Sampling design matters for conclusions

With a random sample, you can generalize to the population sampled.
With random assignment, you may be able to argue causation about how treatment affects the distribution of a categorical response.
With convenience sampling, computations may be correct, but inference to a broader population is not justified.

Exam Focus

Typical question patterns:
- Check conditions and explicitly justify them in context.
- Decide whether pooling categories is appropriate and then recompute $df$ .
- Explain how the data collection method affects the scope of inference (generalization and causation).
Common mistakes:
- Checking expected counts using observed counts.
- Ignoring dependence caused by repeated measures or clustered sampling.
- Stating conclusions about “all people” when the sample was not random.

Using Technology and Writing AP-Style Conclusions

What technology output usually provides

Calculator or computer output for chi-square tests commonly includes:

the test statistic $\chi^2$
degrees of freedom $df$
p-value
sometimes expected counts and residuals

For goodness-of-fit, many calculators have a χ² GOF-Test where you enter observed and expected lists. For two-way tables (independence or homogeneity), a χ²-Test typically uses a matrix input and stores expected counts in a second matrix.

What you still must do (even with output)

Even if technology gives the p-value, you still must:

name the correct test (goodness-of-fit, homogeneity, independence)
state hypotheses in context
check and state conditions
make a conclusion in context that matches the design and scope of inference

Students often lose points more for missing these communication pieces than for arithmetic.

Writing a strong conclusion (template logic, not a memorized script)

A strong conclusion connects:

Decision (reject or fail to reject)
Strength of evidence (p-value relative to $\alpha$ )
The claim you are evaluating (null vs alternative)
Context and scope (population, variables, and whether causation is allowed)

Example phrasing for independence:

“Because the p-value is less than 0.05, we reject $H_0$ . There is convincing evidence that screen time category and sleep category are associated in the population of students from which the random sample was taken.”

Example phrasing for homogeneity:

“Because the p-value is greater than 0.05, we fail to reject $H_0$ . The data do not provide convincing evidence that lunch preference distributions differ between 9th and 12th graders at this school.”

Example phrasing for goodness-of-fit:

“We reject $H_0$ . The sample provides evidence that the candy color distribution in these bags does not match the company’s claimed proportions.”

Avoid words like “proved” or “guaranteed,” and avoid causal language unless random assignment justifies it.

Typical AP free-response expectations

On free-response, expect to do most or all of the following:

Identify the correct chi-square procedure and justify why it fits.
State hypotheses clearly in context.
Compute expected counts (and sometimes the test statistic).
Check conditions (randomness, independence, expected counts).
Use output or a chi-square table to obtain a p-value.
Conclude in context.
If significant, describe the nature of the difference/association (conditional proportions or residuals).

Common calculator/table pitfalls

Wrong $df$ entered leads to the wrong p-value.
Mixing up observed and expected lists in goodness-of-fit.
Rounding too early; keep reasonable precision during intermediate steps.

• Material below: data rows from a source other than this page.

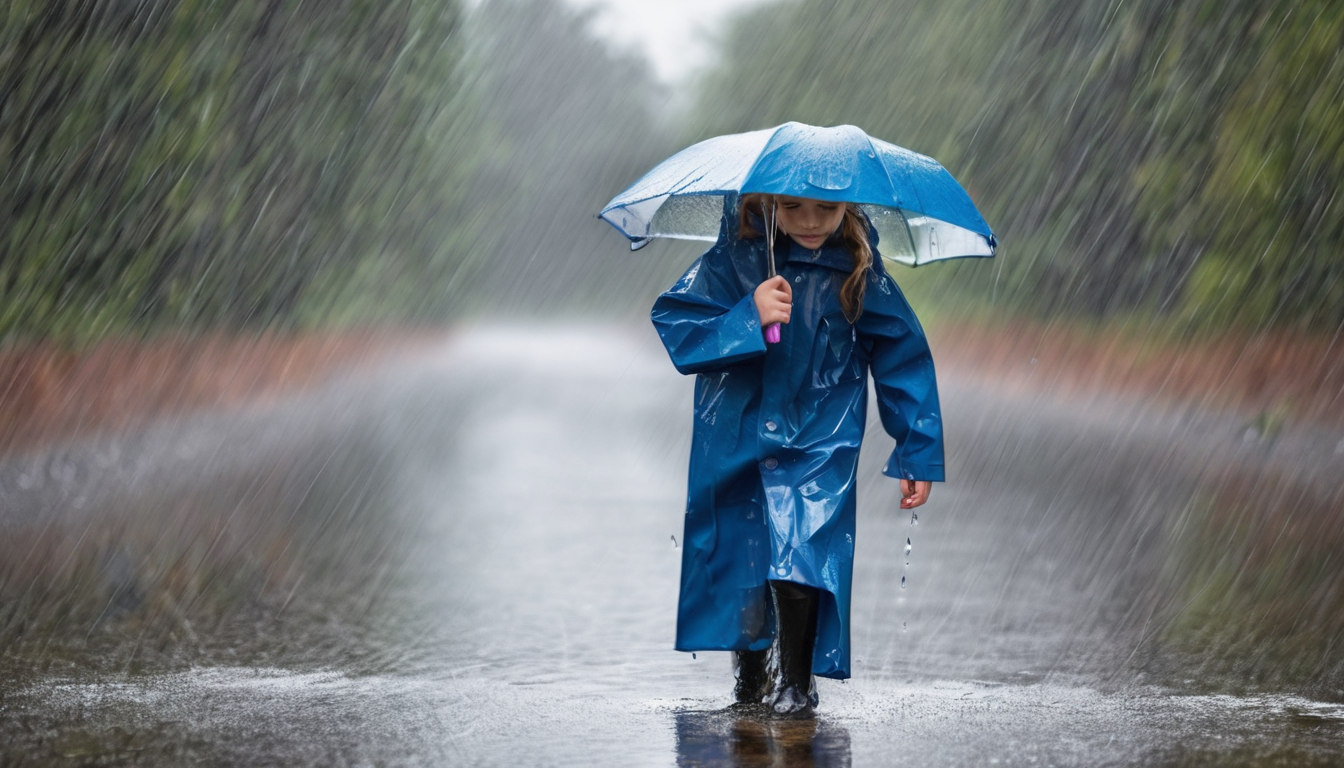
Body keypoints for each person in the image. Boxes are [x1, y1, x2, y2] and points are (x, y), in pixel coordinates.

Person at [651, 192, 943, 715]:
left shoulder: (858, 272)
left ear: (850, 211)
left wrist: (916, 448)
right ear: (766, 206)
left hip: (820, 435)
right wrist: (748, 316)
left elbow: (903, 354)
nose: (810, 223)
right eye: (793, 209)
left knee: (803, 545)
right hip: (739, 429)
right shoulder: (733, 262)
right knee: (745, 547)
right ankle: (751, 679)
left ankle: (797, 682)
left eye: (827, 211)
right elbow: (676, 326)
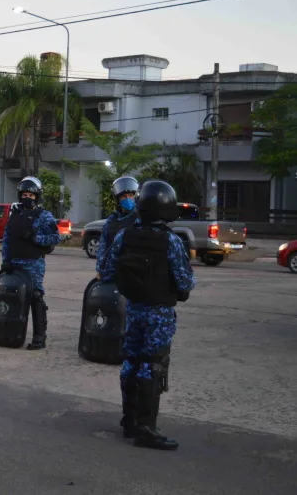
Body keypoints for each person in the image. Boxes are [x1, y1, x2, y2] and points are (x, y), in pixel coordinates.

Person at [102, 180, 195, 450]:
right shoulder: (170, 240)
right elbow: (185, 281)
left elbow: (107, 271)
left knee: (131, 361)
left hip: (133, 309)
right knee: (152, 364)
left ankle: (129, 421)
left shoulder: (125, 235)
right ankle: (146, 428)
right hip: (159, 312)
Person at [0, 176, 65, 350]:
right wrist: (5, 260)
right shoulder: (15, 214)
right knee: (12, 297)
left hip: (33, 263)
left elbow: (55, 237)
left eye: (31, 195)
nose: (27, 198)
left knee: (35, 297)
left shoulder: (44, 216)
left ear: (37, 197)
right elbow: (6, 239)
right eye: (24, 195)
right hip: (14, 262)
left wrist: (36, 238)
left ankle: (39, 337)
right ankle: (10, 334)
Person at [96, 176, 139, 278]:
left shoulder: (140, 218)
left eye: (130, 195)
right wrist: (100, 269)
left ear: (135, 196)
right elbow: (103, 245)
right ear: (118, 199)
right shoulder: (112, 219)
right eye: (124, 196)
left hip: (132, 273)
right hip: (111, 273)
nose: (127, 199)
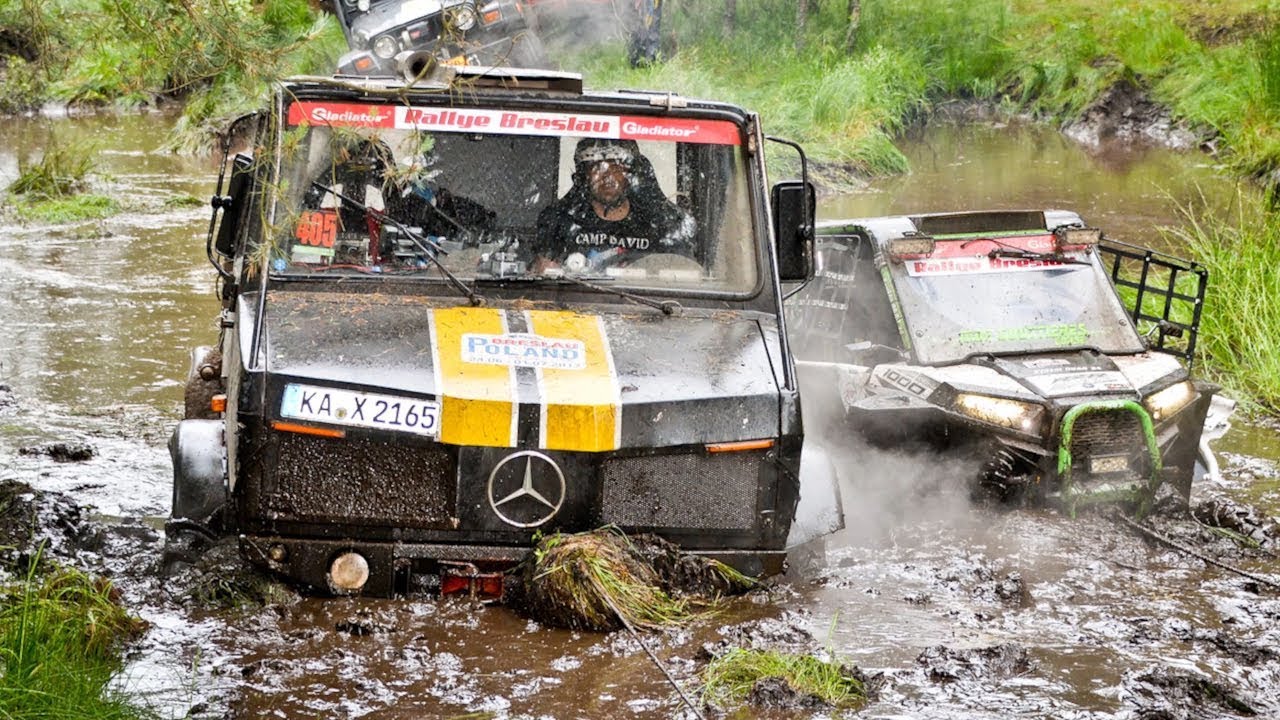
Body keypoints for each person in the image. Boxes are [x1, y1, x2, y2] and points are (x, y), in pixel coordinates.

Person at [534, 137, 695, 273]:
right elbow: (542, 275)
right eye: (596, 167)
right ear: (584, 176)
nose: (607, 176)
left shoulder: (661, 224)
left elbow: (685, 273)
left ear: (631, 174)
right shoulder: (560, 222)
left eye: (616, 167)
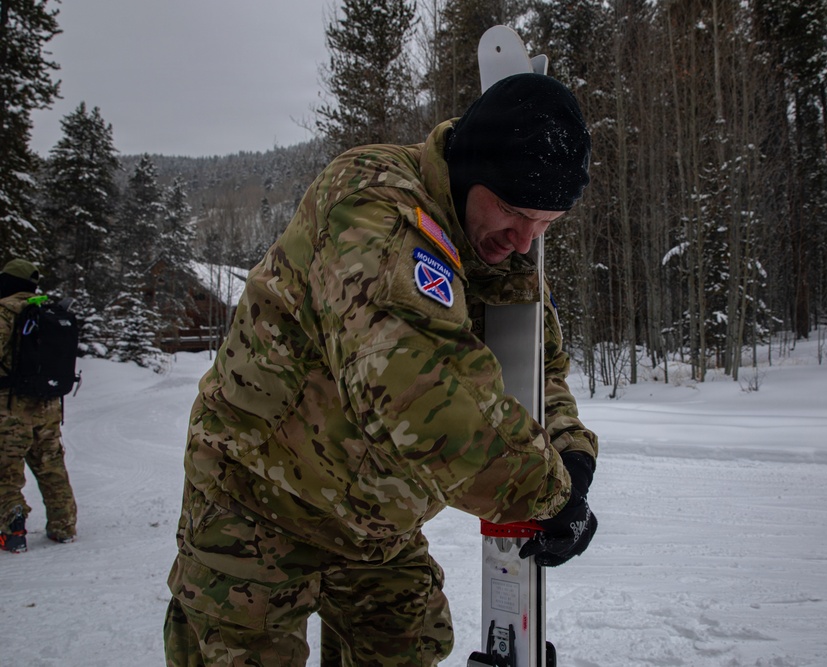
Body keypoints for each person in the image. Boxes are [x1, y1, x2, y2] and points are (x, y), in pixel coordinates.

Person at [163, 72, 599, 667]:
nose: (524, 241)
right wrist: (549, 492)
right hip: (255, 506)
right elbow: (414, 393)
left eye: (546, 224)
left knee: (408, 649)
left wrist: (571, 456)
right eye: (516, 213)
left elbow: (533, 367)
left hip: (376, 530)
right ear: (474, 171)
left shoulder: (497, 246)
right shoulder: (373, 206)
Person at [0, 259, 78, 553]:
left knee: (5, 472)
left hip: (10, 408)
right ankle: (64, 526)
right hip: (47, 406)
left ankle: (12, 530)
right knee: (51, 466)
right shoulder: (46, 311)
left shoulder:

A quick recognition guide (conceptual)

One categorical variable, claimed proportions, one sample: goodness-of-fit.
One categorical response compared across multiple groups with separate samples or treatments: homogeneity.
Two categorical variables measured on one sample: independence.

Exam Focus

Typical question patterns:
- Interpret calculator/computer output: identify procedure, interpret $\chi^2$ , $df$ , and p-value.
- Write a complete conclusion including scope of inference and (if experimental) causation.
- Perform follow-up interpretation using conditional proportions or residuals.
Common mistakes:
- Giving a conclusion with no context (no variables or population mentioned).
- Forgetting to address conditions when asked for a “complete inference.”
- Stating causation from observational data or overgeneralizing beyond the sampling frame.